La cinquième chambre criminelle tunisienne, spécialisée dans les affaires de terrorisme, a condamné l’ancien Premier ministre Ali Larayedh à 34 ans de prison pour avoir envoyé des djihadistes en Syrie combattre le régime de l’ancien président Bachar el-Assad, une affaire connue sous le nom de « réseaux de trafic ». Huit accusés ont été condamnés à des peines de prison allant de 18 à 36 ans, assorties de cinq ans de surveillance administrative. Parmi eux figurent l’ancien Premier ministre et vice-président du mouvement Ennahda, Ali Larayedh, ainsi que d’anciens responsables des services de sécurité, Fethi Beldi, Abdelkrim Labidi, Noureddine Guendouz, Lotfi Hammami, Hicham Saadi, Sami Chaar et Seifeddine Rais.

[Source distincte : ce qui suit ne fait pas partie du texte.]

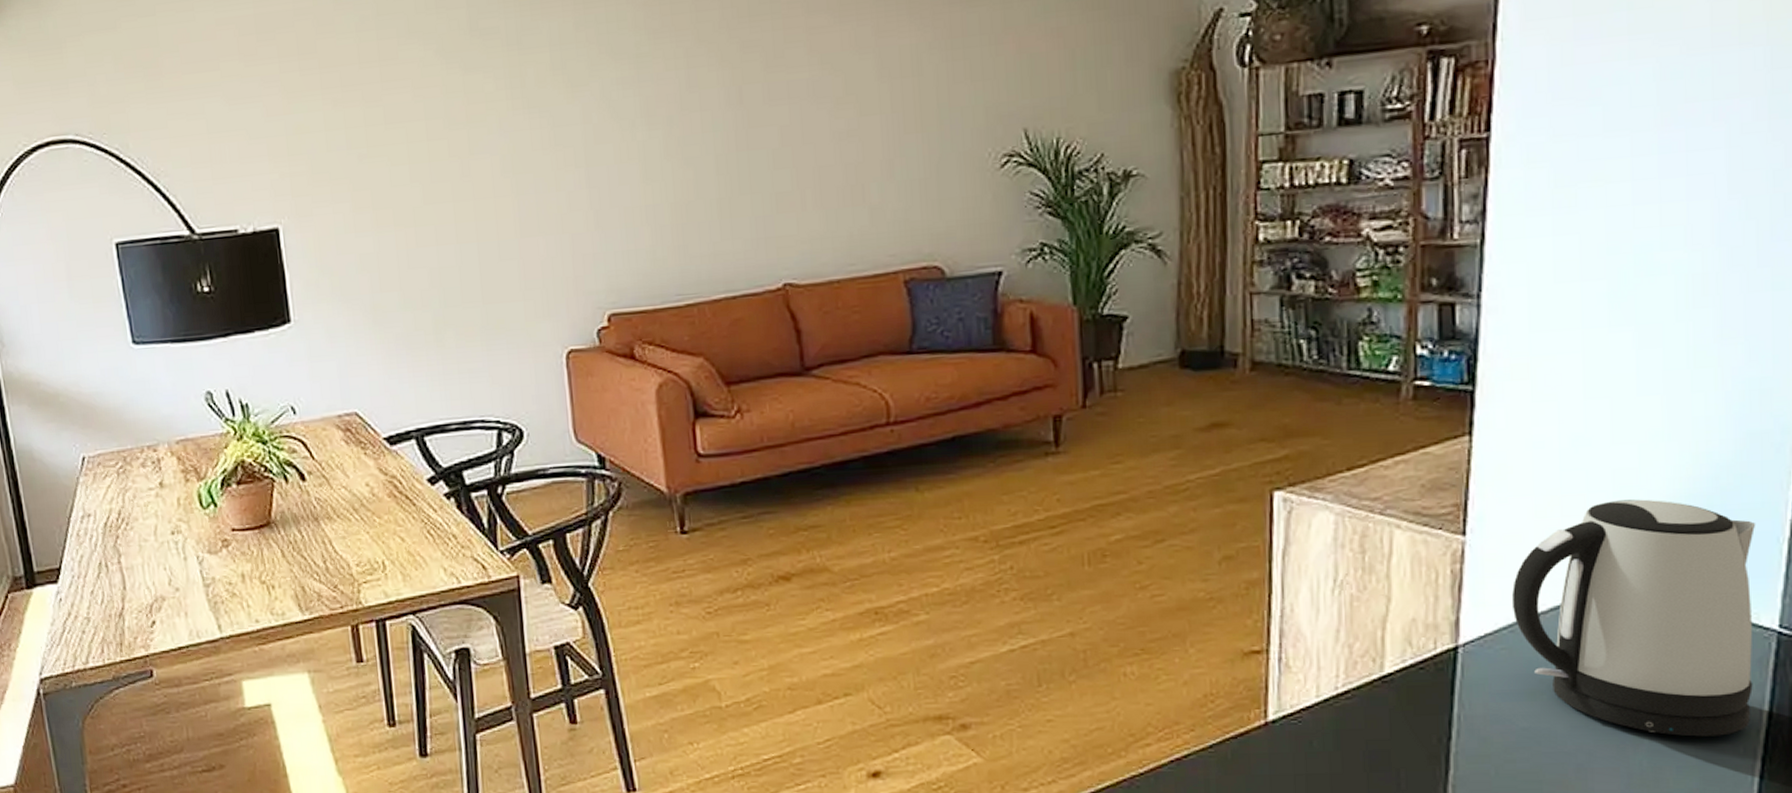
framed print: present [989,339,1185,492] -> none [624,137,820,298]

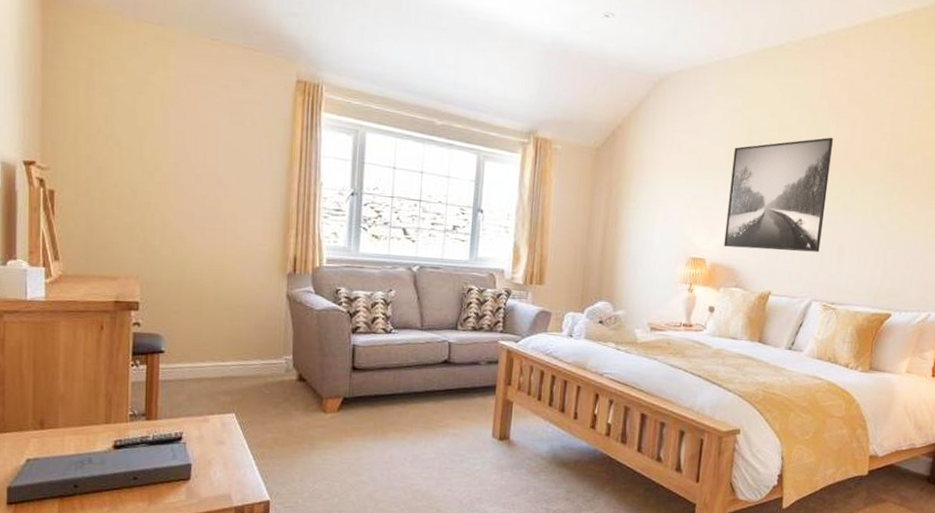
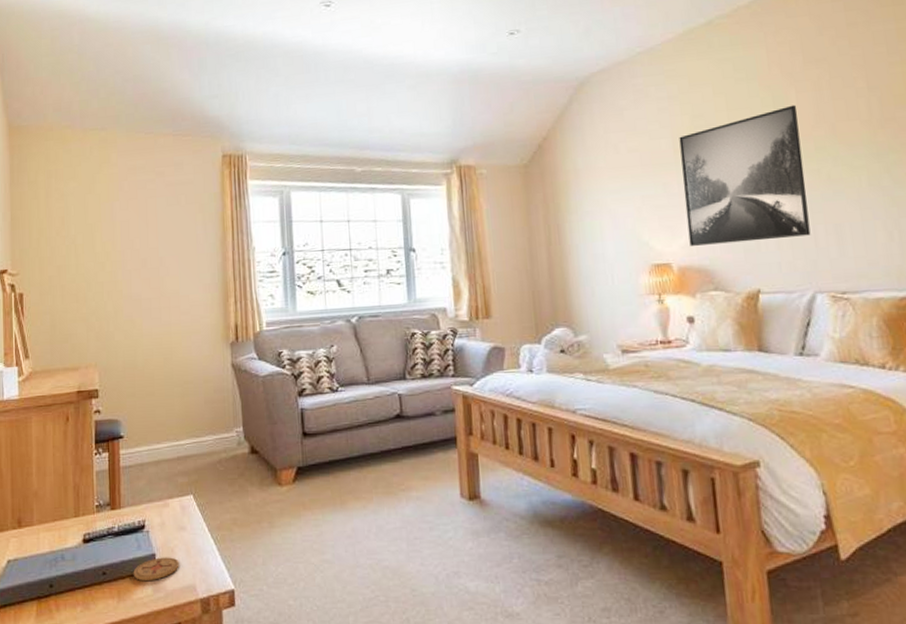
coaster: none [166,467,216,488] -> present [133,557,179,581]

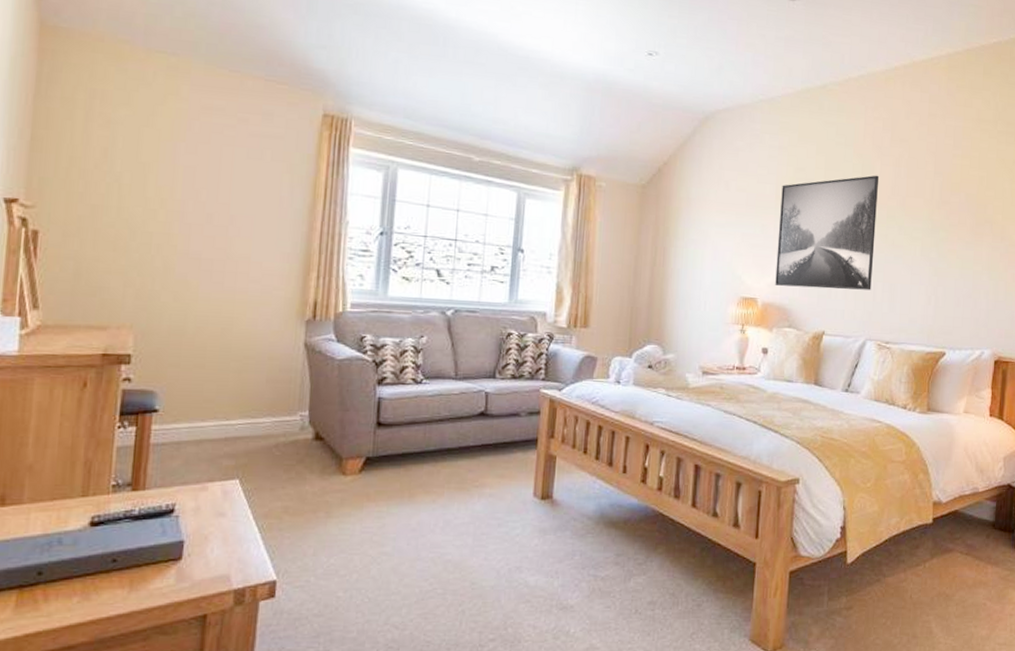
coaster: present [133,557,179,581] -> none [152,545,213,569]

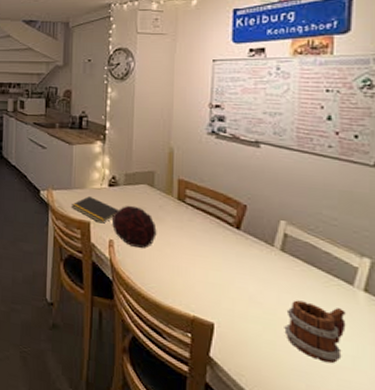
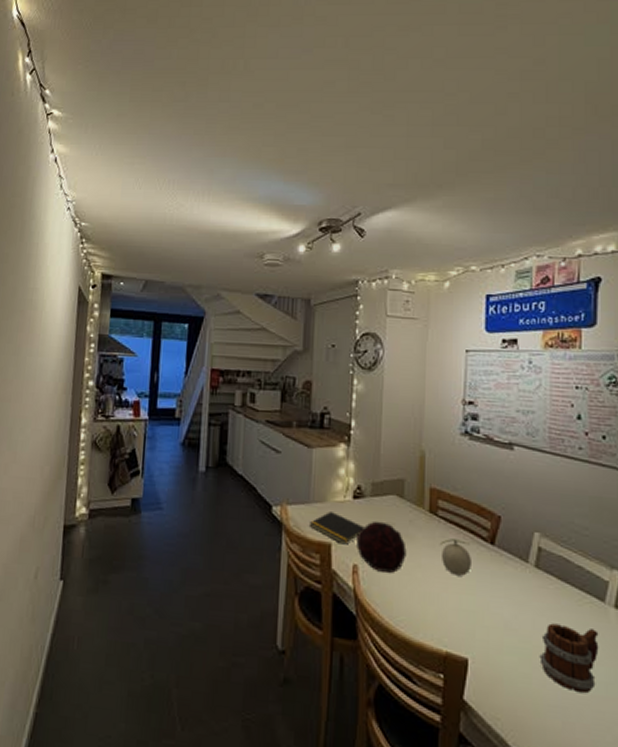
fruit: none [187,222,217,254] -> present [439,539,471,576]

Les détenus sont accusés d’avoir « utilisé le territoire tunisien pour commettre des crimes terroristes contre un pays étranger et ses citoyens, aidé des groupes armés à quitter le territoire tunisien légalement ou illégalement, et financé cette opération », selon l’Agence de presse tunisienne (TAP). La question de l’envoi de combattants en Syrie a été soulevée suite à une plainte déposée par l’ancienne députée Fatima Al-Masdi, du parti Nidaa Tounes, en décembre 2021, avant d’être déférée devant le Tribunal spécial antiterroriste. De son côté, Larayedh a nié les accusations portées contre lui par le juge, affirmant ne pas être « complice de violence et de terrorisme ». Il a également qualifié la décision du tribunal de « motivée politiquement ». Le mouvement Ennahda a déclaré que l’affaire était « politique et visait à la vengeance contre Larayedh, dans le but de monopoliser le peuple tunisien et d’exclure un parti politique actif ». Le leader d’Ennahda, Premier ministre de 2013 à 2014, est considéré comme l’un des opposants politiques les plus virulents au régime du président Kaïs Saïed.
Il convient de noter que le verdict contre Larayedh est intervenu une semaine seulement après l’arrestation d’Ahmed Sawab, figure emblématique de l’opposition, pour des propos attaquant le pouvoir judiciaire, dans le cadre d’une vaste campagne d’arrestations visant des opposants politiques, des professionnels des médias et des hommes d’affaires pour diverses accusations. L’arrestation de ces figures de l’opposition a suscité l’indignation de l’opposition tunisienne, qui y a vu une « dangereuse escalade et une consolidation du régime autoritaire en Tunisie ».